The Innovator's Dilemma: The Revolutionary Book that Will Change the Way You Do Business
There are a lot of examples of large companies been disrupted by startups. Still, I never understood why these companies could be overtaken by competitors that are a tiny % of their size. This book offered me a plausible explanation of why companies find it so challenging to be the one that disrupts itself. This is a fascinating book, and you can map a lot of the behaviours discussed in the book on to companies you work for or with.
Leaders Eat Last: Why Some Teams Pull Together and Others Don't
This book isn't the best work of Simon Sinek in terms of writing, but it did teach me a valuable lesson about leadership. For many people, once they get to a point in their career, moving to management is the only way to increase their pay. Many are there for the money, not because they want to or is qualified to be in those positions. This book can be simplified to lead by example, earn people's trust and build a strong team. If you ever want to lead a team in the future, I recommend this book as food for thought.
The Lean Startup: How Today's Entrepreneurs Use Continuous Innovation to Create Radically Successful Businesses
The chances are you might have already read this book because almost every company I worked for or with talks about MVP (Minimal Viable Product) and Scrum. I decided to list it anyway because I still struggle to follow its advice today. The recommendations are easy to understand, but hard to follow in practice. It takes courage to put non-finished work in front of customers.

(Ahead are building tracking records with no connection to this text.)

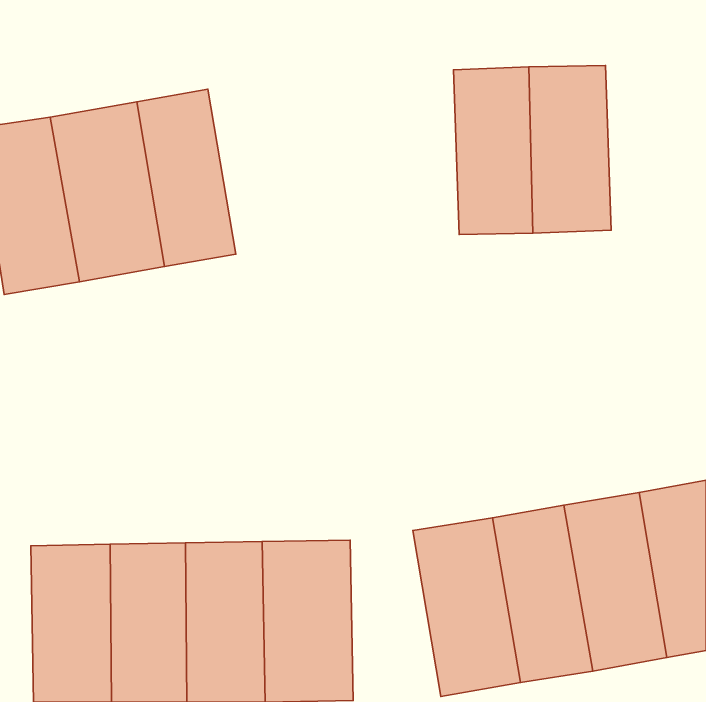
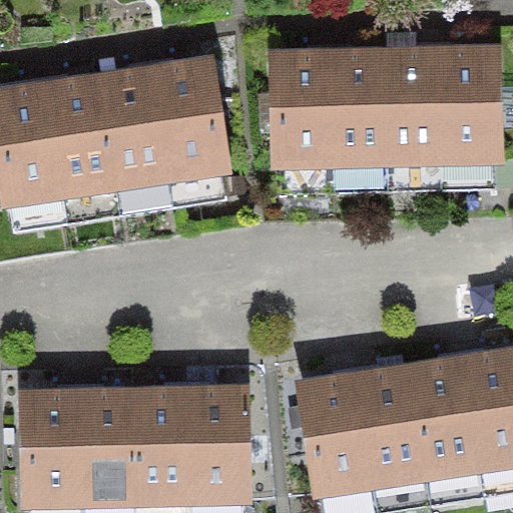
building: none -> [435,45,503,165]
building: none -> [268,50,330,170]
building: none -> [149,54,230,182]

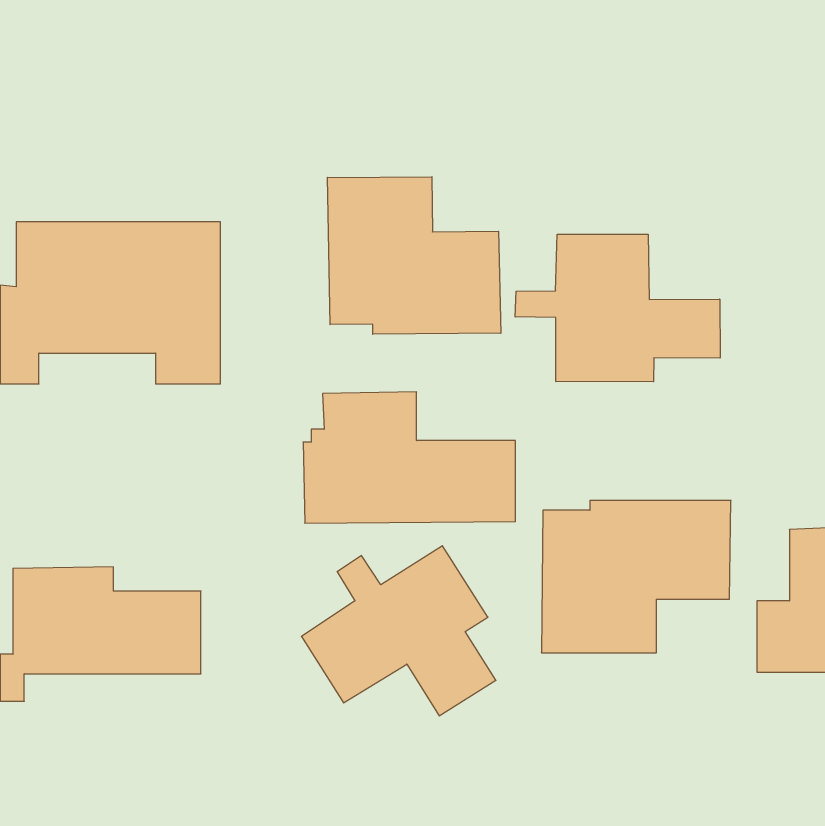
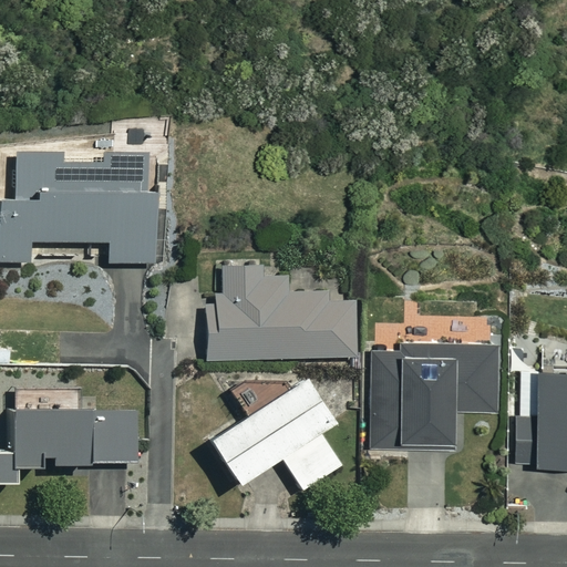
building: [327,177,501,334] -> none
building: [515,234,720,382] -> none

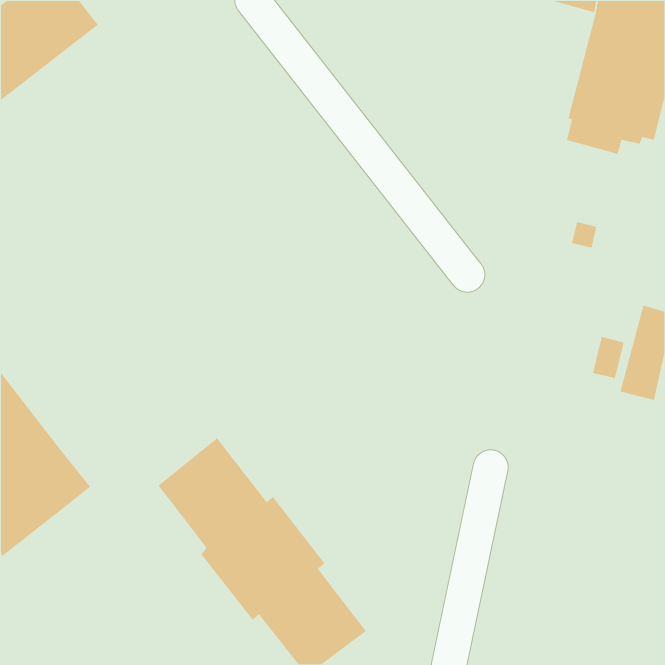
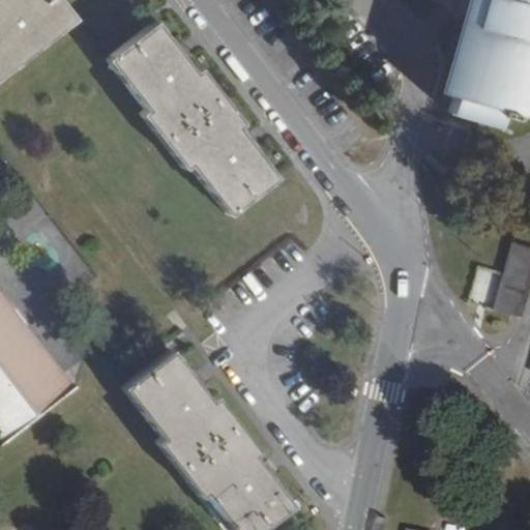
building: none -> [112,24,289,227]

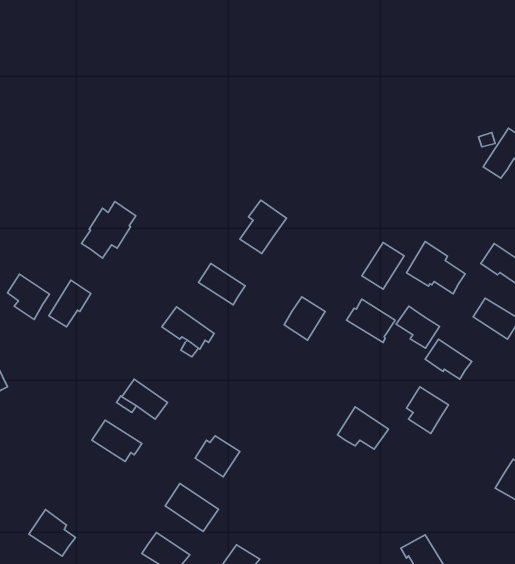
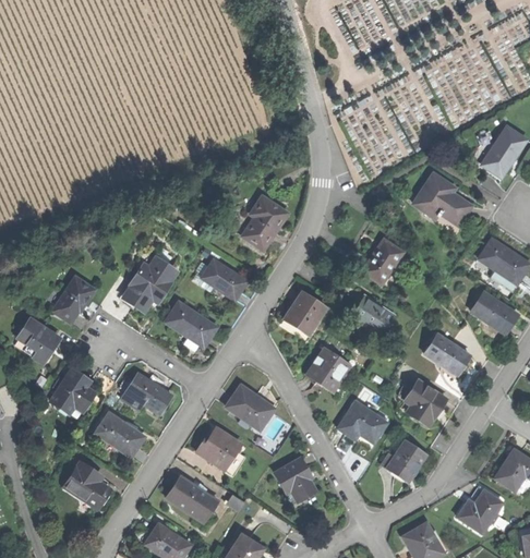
building: [81,201,136,258] -> [124,256,178,312]
building: [406,242,465,294] -> [413,174,471,226]
building: [7,274,50,320] -> [19,318,60,363]
building: [396,306,440,348] -> none
building: none -> [308,350,351,391]
building: none -> [52,368,96,413]
building: none -> [228,385,277,429]
building: none -> [383,441,426,482]
building: none -> [276,459,317,502]
building: none -> [457,490,502,534]
building: [29,510,75,556] -> [67,461,112,507]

There could be a lot of negative feedback and could even ruin your reputation. Not to mention the temptation of improving one more thing.

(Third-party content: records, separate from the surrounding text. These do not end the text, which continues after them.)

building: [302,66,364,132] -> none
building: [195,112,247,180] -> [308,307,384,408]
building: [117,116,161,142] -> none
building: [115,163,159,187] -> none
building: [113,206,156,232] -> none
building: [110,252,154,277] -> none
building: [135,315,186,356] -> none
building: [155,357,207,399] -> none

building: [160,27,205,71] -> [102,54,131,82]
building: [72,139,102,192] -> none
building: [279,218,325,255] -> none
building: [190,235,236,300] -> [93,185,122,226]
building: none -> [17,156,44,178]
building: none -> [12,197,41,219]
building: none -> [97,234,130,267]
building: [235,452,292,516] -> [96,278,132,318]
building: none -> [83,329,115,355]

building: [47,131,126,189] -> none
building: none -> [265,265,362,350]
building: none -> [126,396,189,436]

Shape Up: Stop Running in Circles and Ship Work that Matters
This is a free book! The Lean Startup above talks about Scrum agile methodology, I didn't cover it in a lot of detail because I see a lot of problems with it. In my opinion, it is still miles better than the waterfall approach, but I really like the development cycle explained in this book. The way work is added to backlog, broken down and worked on makes logical sense. I have yet to get to use this at any companies, but as a developer, I think this will deliver better results than Scrum.
The Clean Coder: A Code of Conduct for Professional Programmers
I don't read many software development books, because there are so much free online resources around code standards and best practices. I'm suggesting this book for another reason: how to be professional. I have worked in many development teams in my career, and I have to say it is rare to find developers that can be considered professional. This book will teach you how to act as a professional coder, and its standards are very high! Even doing 2/3 of what has been explained in the book will earn you a good reputation during your career.

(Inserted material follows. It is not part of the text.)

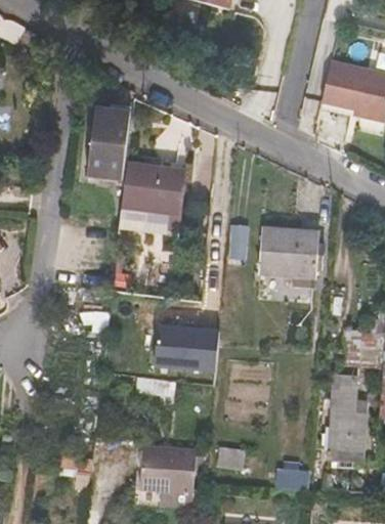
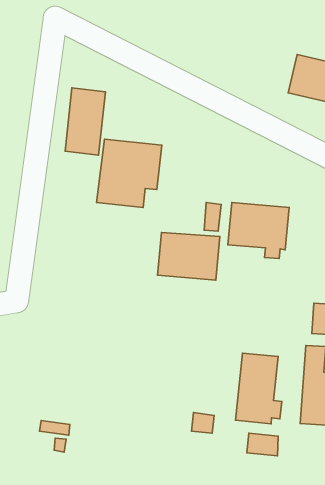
building: [154,323,218,373] -> [158,233,220,280]
building: none -> [235,353,282,424]
building: [139,446,196,505] -> none

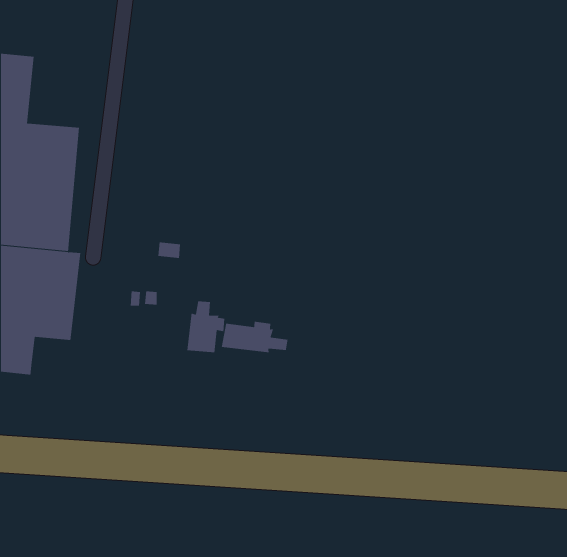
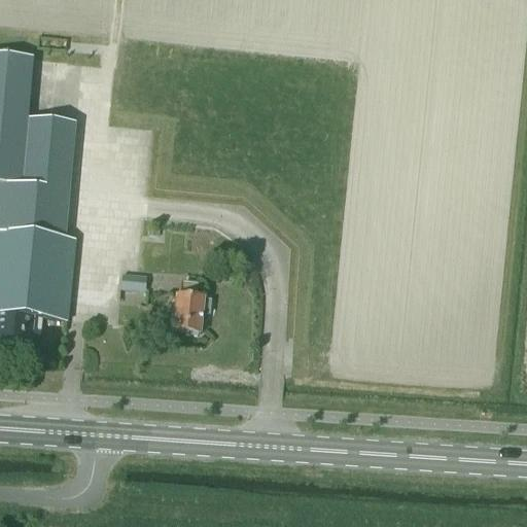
building: [221,321,288,353] -> none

Sapiens: A Brief History of Humankind
A good book for understanding the history of the human race, and learn about how we became the dominating species on the plant. This book is very engaging, considering it is a non-fiction book. Throughout the book, I was learning nuggets of new knowledge. While it is essential to achieve career and life goals, this book will bring you back to the big picture.
The Selfish Gene
An excellent book that explains how genes drove evolution. It talks about how life on earth has adopted certain traits and behaviours; more importantly, how they were developed over time. The book explains why there could be sacrifices personality traits, why don't all creatures save themselves based on the concept of survival of the fittest. Like Sapiens, after reading this book, it is hard not to see life differently.